■ Directions: Please explain, using the article about the Pulitzer Center reporting fellows, why Hani Zaitoun reported on Estonia. Answer in one to three sentences.

■ Supplied passage:
Pulitzer Center reporting fellows come from 36 universities, journalism schools, HBCUs, schools of public health, community colleges, and liberal arts colleges. In 2019, our 43 reporting fellows traveled to 29 countries to report on urgent issues often overlooked in the media. On October 18 and 19, the Pulitzer Center brought all the 2019 fellows to Washington for the sixth annual Campus Consortium Washington Weekend.
National Geographic hosted the Pulitzer Center Campus Consortium fellows on Day Two of Washington Weekend. During the afternoon they presented their global reporting projects on panels related to “Human Rights,” “Women’s Empowerment,” “Global Health,” and “Climate Change and the Environment.” Subjects ranged from the cotton industry in Senegal to Yemeni activism in Brooklyn, New York; from mental health in Cambodia to waste management in Kerala.
Reporting fellows whose projects dealt with human rights traveled to Estonia, Hungary, and Haiti. Hani Zaitoun from Davidson College wanted to explore how Estonia, a NATO member had changed since the fall of the Soviet Union. He reported on Estonia’s military and on the country’s Russian minority in the face of growing Russian military activity.
Laura Butterbrodt from South Dakota State University reported on the Central European University in Hungary, currently facing possible closure under Viktor Orbán’s government. She knew what her angle would be as soon as she heard about the situation: “My first thought was, ‘What must it be like to be a student going through that right now?’”

(Dataset entries)
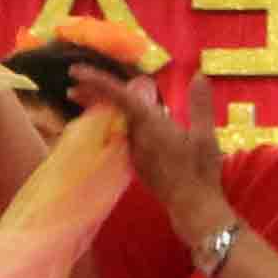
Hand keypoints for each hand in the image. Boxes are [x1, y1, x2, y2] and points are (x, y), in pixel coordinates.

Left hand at [68, 56, 221, 229]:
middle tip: (73, 83)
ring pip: (113, 123)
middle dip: (91, 94)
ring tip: (86, 98)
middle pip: (110, 109)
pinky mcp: (137, 163)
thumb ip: (200, 105)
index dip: (97, 81)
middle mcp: (137, 137)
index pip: (119, 96)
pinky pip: (121, 136)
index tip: (76, 71)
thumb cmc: (200, 171)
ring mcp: (134, 151)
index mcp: (150, 125)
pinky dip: (113, 124)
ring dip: (100, 109)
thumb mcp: (205, 135)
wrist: (192, 207)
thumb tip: (199, 76)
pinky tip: (117, 122)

■ Exercise answer: Hani Zaitoun wanted to explore how Estonia, a NATO member, had changed since the fall of the Soviet Union. He reported on the country's military and its Russian minority in the face of growing Russian military activity.